Tools to view, update, and send the electronic Universal Transfer Form will be added to the state’s forthcoming health information exchange network. Tools will also be developed to translate the form into a language and format that’s easier for patients to understand. The IMPACT project is working with national data standards efforts to ensure that these tools can be disseminated seamlessly throughout Massachusetts and the rest of the country.

“This advancement in health information technology is critical to support better coordination among providers, and will greatly benefit patients who are making transitions between healthcare facilities and home care,” said Rick Shoup, PhD, state HIT coordinator and director of the MeHI.

Larry Garber, MD, medical director for informatics at Reliant Medical Group (formerly known as Fallon Clinic) and principal investigator for IMPACT, said, “The beauty of this system is that it leverages information already collected electronically in EHRs and patient assessment tools in order to minimize rework or having patients tell their medical history over and over again. It also guarantees timely delivery of all of the necessary information to the next provider of care. It’s good for our patients, and it’s good for physicians and their staff.”

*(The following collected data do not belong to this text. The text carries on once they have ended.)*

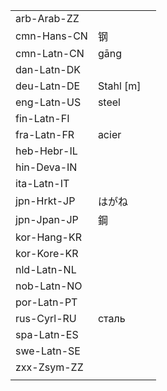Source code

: | | | |
|-|-|-|
| arb-Arab-ZZ |  |  |
| cmn-Hans-CN | 钢 |  |
| cmn-Latn-CN | gāng |  |
| dan-Latn-DK |  |  |
| deu-Latn-DE | Stahl [m] |  |
| eng-Latn-US | steel |  |
| fin-Latn-FI |  |  |
| fra-Latn-FR | acier |  |
| heb-Hebr-IL |  |  |
| hin-Deva-IN |  |  |
| ita-Latn-IT |  |  |
| jpn-Hrkt-JP | はがね |  |
| jpn-Jpan-JP | 鋼 |  |
| kor-Hang-KR |  |  |
| kor-Kore-KR |  |  |
| nld-Latn-NL |  |  |
| nob-Latn-NO |  |  |
| por-Latn-PT |  |  |
| rus-Cyrl-RU | сталь |  |
| spa-Latn-ES |  |  |
| swe-Latn-SE |  |  |
| zxx-Zsym-ZZ |  |  |
|  |  |  |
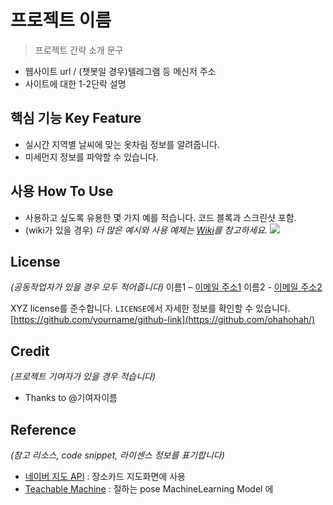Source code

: # 프로젝트 이름
> 프로젝트 간략 소개 문구
- 웹사이트 url / (챗봇일 경우)텔레그램 등 메신저 주소
- 사이트에 대한 1-2단락 설명

## 핵심 기능  Key Feature
- 실시간 지역별 날씨에 맞는 옷차림 정보를 알려줍니다.
- 미세먼지 정보를 파악할 수 있습니다.

## 사용 How To Use
- 사용하고 싶도록 유용한 몇 가지 예를 적습니다. 코드 블록과 스크린샷 포함.
- (wiki가 있을 경우) _더 많은 예시와 사용 예제는 [Wiki](wiki)를 참고하세요._
![](header.png)

## License
*(공동작업자가 있을 경우 모두 적어줍니다)*
이름1 – [이메일 주소1](mailto:이메일주소@example.com)
이름2 - [이메일 주소2](mailto:이메일주소@example.com)

XYZ license를 준수합니다. ``LICENSE``에서 자세한 정보를 확인할 수 있습니다.
[https://github.com/yourname/github-link](https://github.com/ohahohah/)

## Credit
*(프로젝트 기여자가 있을 경우 적습니다)*
- Thanks to @기여자이름

## Reference
*(참고 리소스,  code snippet, 라이센스 정보를 표기합니다)*
- [네이버 지도 API](링크url) : 장소카드 지도화면에 사용
- [Teachable Machine](https://teachablemachine.withgoogle.com/) : 절하는 pose MachineLearning Model 에 
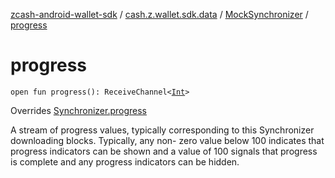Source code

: [zcash-android-wallet-sdk](../../index.md) / [cash.z.wallet.sdk.data](../index.md) / [MockSynchronizer](index.md) / [progress](./progress.md)

# progress

`open fun progress(): ReceiveChannel<`[`Int`](https://kotlinlang.org/api/latest/jvm/stdlib/kotlin/-int/index.html)`>`

Overrides [Synchronizer.progress](../-synchronizer/progress.md)

A stream of progress values, typically corresponding to this Synchronizer downloading blocks. Typically, any non-
zero value below 100 indicates that progress indicators can be shown and a value of 100 signals that progress is
complete and any progress indicators can be hidden.

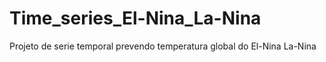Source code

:# Time_series_El-Nina_La-Nina
Projeto de serie temporal prevendo temperatura global do El-Nina La-Nina
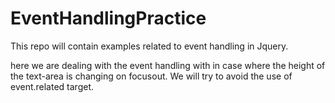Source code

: # EventHandlingPractice
This repo will contain examples related to event handling in Jquery.

here we are dealing with the event handling with in case where the height of the text-area is changing on focusout.
We will try to avoid the use of event.related target.
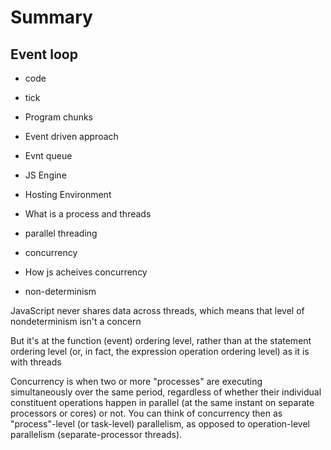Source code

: # Summary


## Event loop

- code
- tick
- Program chunks
- Event driven approach
- Evnt queue
- JS Engine
- Hosting Environment


- What is a process and threads
- parallel threading

- concurrency

- How js acheives concurrency

- non-determinism


JavaScript never shares data across threads, which means that level of nondeterminism isn't a concern


But it's at the function (event) ordering level, rather than at the statement ordering level (or, in fact, the expression operation ordering level) as it is with threads


Concurrency is when two or more "processes" are executing simultaneously over the same period, regardless of whether their individual constituent operations happen in parallel (at the same instant on separate processors or cores) or not. You can think of concurrency then as "process"-level (or task-level) parallelism, as opposed to operation-level parallelism (separate-processor threads).
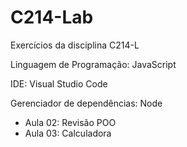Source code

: # C214-Lab
Exercícios da disciplina C214-L

Linguagem de Programação: JavaScript

IDE: Visual Studio Code

Gerenciador de dependências: Node

  - Aula 02: Revisão POO
  - Aula 03: Calculadora
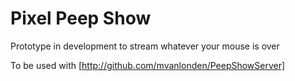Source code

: # Pixel Peep Show
Prototype in development to stream whatever your mouse is over

To be used with [http://github.com/mvanlonden/PeepShowServer]
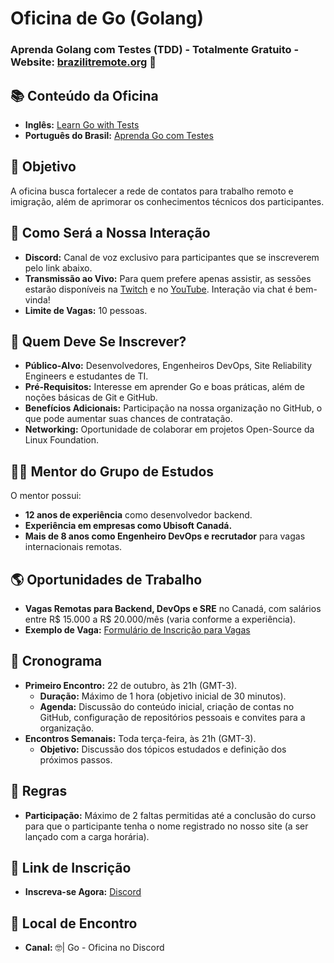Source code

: # Oficina de Go (Golang)
### Aprenda Golang com Testes (TDD) - Totalmente Gratuito - Website: [brazilitremote.org](https://www.brazilitremote.org/) 🚀

## 📚 Conteúdo da Oficina

- **Inglês:** [Learn Go with Tests](https://quii.gitbook.io/learn-go-with-tests/)
- **Português do Brasil:** [Aprenda Go com Testes](https://larien.gitbook.io/aprenda-go-com-testes)

## 🎯 Objetivo

A oficina busca fortalecer a rede de contatos para trabalho remoto e imigração, além de aprimorar os conhecimentos técnicos dos participantes.

## 🤝 Como Será a Nossa Interação

- **Discord:** Canal de voz exclusivo para participantes que se inscreverem pelo link abaixo.
- **Transmissão ao Vivo:** Para quem prefere apenas assistir, as sessões estarão disponíveis na [Twitch](https://www.twitch.tv) e no [YouTube](https://www.youtube.com). Interação via chat é bem-vinda!
- **Limite de Vagas:** 10 pessoas.

## 👥 Quem Deve Se Inscrever?

- **Público-Alvo:** Desenvolvedores, Engenheiros DevOps, Site Reliability Engineers e estudantes de TI.
- **Pré-Requisitos:** Interesse em aprender Go e boas práticas, além de noções básicas de Git e GitHub.
- **Benefícios Adicionais:** Participação na nossa organização no GitHub, o que pode aumentar suas chances de contratação.
- **Networking:** Oportunidade de colaborar em projetos Open-Source da Linux Foundation.

## 🧑‍🏫 Mentor do Grupo de Estudos

O mentor possui:
- **12 anos de experiência** como desenvolvedor backend.
- **Experiência em empresas como Ubisoft Canadá.**
- **Mais de 8 anos como Engenheiro DevOps e recrutador** para vagas internacionais remotas.

## 🌎 Oportunidades de Trabalho

- **Vagas Remotas para Backend, DevOps e SRE** no Canadá, com salários entre R$ 15.000 a R$ 20.000/mês (varia conforme a experiência).
- **Exemplo de Vaga:** [Formulário de Inscrição para Vagas](https://docs.google.com/forms/d/e/1FAIpQLSefyqoDpOXhBKuKc8VhUCX96iLNoNNn8KoSjmjMTObzCodmKg/viewform)

## 📅 Cronograma

- **Primeiro Encontro:** 22 de outubro, às 21h (GMT-3).
  - **Duração:** Máximo de 1 hora (objetivo inicial de 30 minutos).
  - **Agenda:** Discussão do conteúdo inicial, criação de contas no GitHub, configuração de repositórios pessoais e convites para a organização.
- **Encontros Semanais:** Toda terça-feira, às 21h (GMT-3).
  - **Objetivo:** Discussão dos tópicos estudados e definição dos próximos passos.

## 📜 Regras

- **Participação:** Máximo de 2 faltas permitidas até a conclusão do curso para que o participante tenha o nome registrado no nosso site (a ser lançado com a carga horária).

## 🔗 Link de Inscrição

- **Inscreva-se Agora:** [Discord](https://discord.gg/nrgt2EQw3r?event=1295555565874843649)

## 📍 Local de Encontro

- **Canal:** ⁠🤓| Go - Oficina no Discord

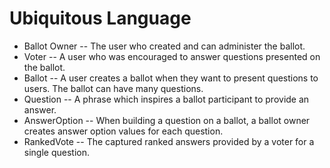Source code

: # Ubiquitous Language

* Ballot Owner -- The user who created and can administer the ballot.
* Voter -- A user who was encouraged to answer questions presented on the ballot.
* Ballot -- A user creates a ballot when they want to present questions to users. The ballot can have many questions.
* Question -- A phrase which inspires a ballot participant to provide an answer.
* AnswerOption -- When building a question on a ballot, a ballot owner creates answer option values for each question.
* RankedVote -- The captured ranked answers provided by a voter for a single question.
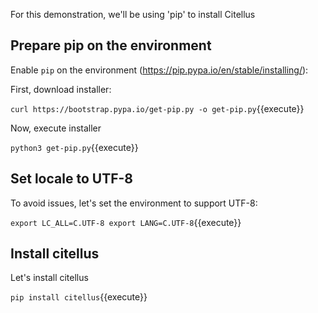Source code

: For this demonstration, we'll be using 'pip' to install Citellus

## Prepare pip on the environment

Enable `pip` on the environment (<https://pip.pypa.io/en/stable/installing/>):


First, download installer:

`curl https://bootstrap.pypa.io/get-pip.py -o get-pip.py`{{execute}}

Now, execute installer

`python3 get-pip.py`{{execute}}

## Set locale to UTF-8

To avoid issues, let's set the environment to support UTF-8:

`export LC_ALL=C.UTF-8
export LANG=C.UTF-8`{{execute}}

## Install citellus

Let's install citellus

`pip install citellus`{{execute}}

"The enhanced communication among service providers included in the IMPACT project will ultimately benefit the patient, control expenses, and establish standards that will become the hallmark for healthcare in the future,” said Paul O’Connell, administrator for the Beaumont Rehabilitation and Skilled Nursing Center in Westborough.

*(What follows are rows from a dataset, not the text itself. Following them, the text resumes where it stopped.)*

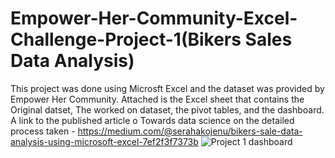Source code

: # Empower-Her-Community-Excel-Challenge-Project-1(Bikers Sales Data Analysis)
This project was done using Microsft Excel and the dataset was provided by Empower Her Community.
Attached is the Excel sheet that contains the Original datset, The worked on dataset, the pivot tables, and the dashboard.
A link to the published article o Towards data science on the detailed process taken - https://medium.com/@serahakojenu/bikers-sale-data-analysis-using-microsoft-excel-7ef2f3f7373b
![Project 1 dashboard](https://user-images.githubusercontent.com/65767127/195694655-d6a6330b-c8e3-4733-9a83-463de250e07a.jpg)


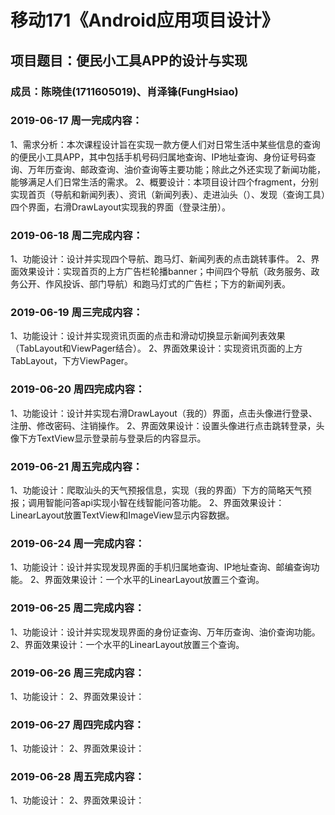 # 移动171《Android应用项目设计》
## 项目题目：便民小工具APP的设计与实现
### 成员：陈晓佳(1711605019)、肖泽锋(FungHsiao)

### 2019-06-17 周一完成内容：
1、需求分析：本次课程设计旨在实现一款方便人们对日常生活中某些信息的查询的便民小工具APP，其中包括手机号码归属地查询、IP地址查询、身份证号码查询、万年历查询、邮政查询、油价查询等主要功能；除此之外还实现了新闻功能，能够满足人们日常生活的需求。
2、概要设计：本项目设计四个fragment，分别实现首页（导航和新闻列表）、资讯（新闻列表）、走进汕头（）、发现（查询工具）四个界面，右滑DrawLayout实现我的界面（登录注册）。


### 2019-06-18 周二完成内容：
1、功能设计：设计并实现四个导航、跑马灯、新闻列表的点击跳转事件。
2、界面效果设计：实现首页的上方广告栏轮播banner；中间四个导航（政务服务、政务公开、作风投诉、部门导航）和跑马灯式的广告栏；下方的新闻列表。


### 2019-06-19 周三完成内容：
1、功能设计：设计并实现资讯页面的点击和滑动切换显示新闻列表效果（TabLayout和ViewPager结合）。
2、界面效果设计：实现资讯页面的上方TabLayout，下方ViewPager。

### 2019-06-20 周四完成内容：
1、功能设计：设计并实现右滑DrawLayout（我的）界面，点击头像进行登录、注册、修改密码、注销操作。
2、界面效果设计：设置头像进行点击跳转登录，头像下方TextView显示登录前与登录后的内容显示。

### 2019-06-21 周五完成内容：
1、功能设计：爬取汕头的天气预报信息，实现（我的界面）下方的简略天气预报；调用智能问答api实现小智在线智能问答功能。
2、界面效果设计：LinearLayout放置TextView和ImageView显示内容数据。


### 2019-06-24 周一完成内容：
1、功能设计：设计并实现发现界面的手机归属地查询、IP地址查询、邮编查询功能。
2、界面效果设计：一个水平的LinearLayout放置三个查询。

### 2019-06-25 周二完成内容：
1、功能设计：设计并实现发现界面的身份证查询、万年历查询、油价查询功能。
2、界面效果设计：一个水平的LinearLayout放置三个查询。

### 2019-06-26 周三完成内容：
1、功能设计：
2、界面效果设计：

### 2019-06-27 周四完成内容：
1、功能设计：
2、界面效果设计：

### 2019-06-28 周五完成内容：
1、功能设计：
2、界面效果设计：
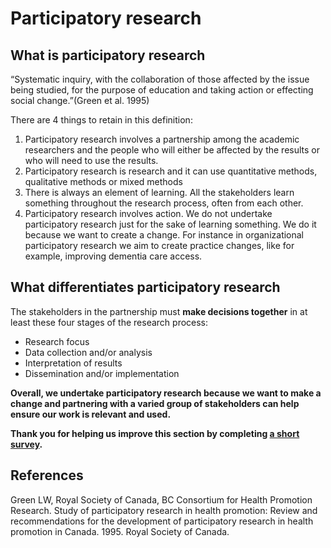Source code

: # Participatory research

## What is participatory research

“Systematic inquiry, with the collaboration of those affected by the issue being studied, for the purpose of education and taking action or effecting social change.”(Green et al. 1995)

There are 4 things to retain in this definition:

1. Participatory research involves a partnership among the academic researchers and the people who will either be affected by the results or who will need to use the results.
2. Participatory research is research and it can use quantitative methods, qualitative methods or mixed methods
3. There is always an element of learning. All the stakeholders learn something throughout the research process, often from each other.
4. Participatory research involves action. We do not undertake participatory research just for the sake of learning something. We do it because we want to create a change. For instance in organizational participatory research we aim to create practice changes, like for example, improving dementia care access.

## What differentiates participatory research
The stakeholders in the partnership must **make decisions together** in at least these four stages of the research process:

* Research focus
* Data collection and/or analysis
* Interpretation of results
* Dissemination and/or implementation
 
**Overall, we undertake participatory research because we want to make a change and partnering with a varied group of stakeholders can help ensure our work is relevant and used.**

**Thank you for helping us improve this section by completing <a href="https://forms.gle/xizrVcTYRScqoETx6" target="_blank">a short survey</a>.**

## References
Green LW, Royal Society of Canada, BC Consortium for Health Promotion Research. Study of participatory research in health promotion: Review and recommendations for the development of participatory research in health promotion in Canada. 1995. Royal Society of Canada.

In June 2011, 31 healthcare organizations participating in Worcester’s State Action on Avoidable Rehospitalizations Initiatives and other efforts to improve the transition of care, attended a “Worcester Galaxy” meeting. This meeting established a learning collaborative that will help improve and implement IMPACT’s tools throughout Worcester County following the pilot sites. Similar Galaxies and learning collaboratives will convene in communities throughout the state over the next few years in order to engage healthcare providers across the continuum of care, and allow for the development of best practices regarding documentation, communication, patient education, and other processes to ensure safe and successful transitions for all patients.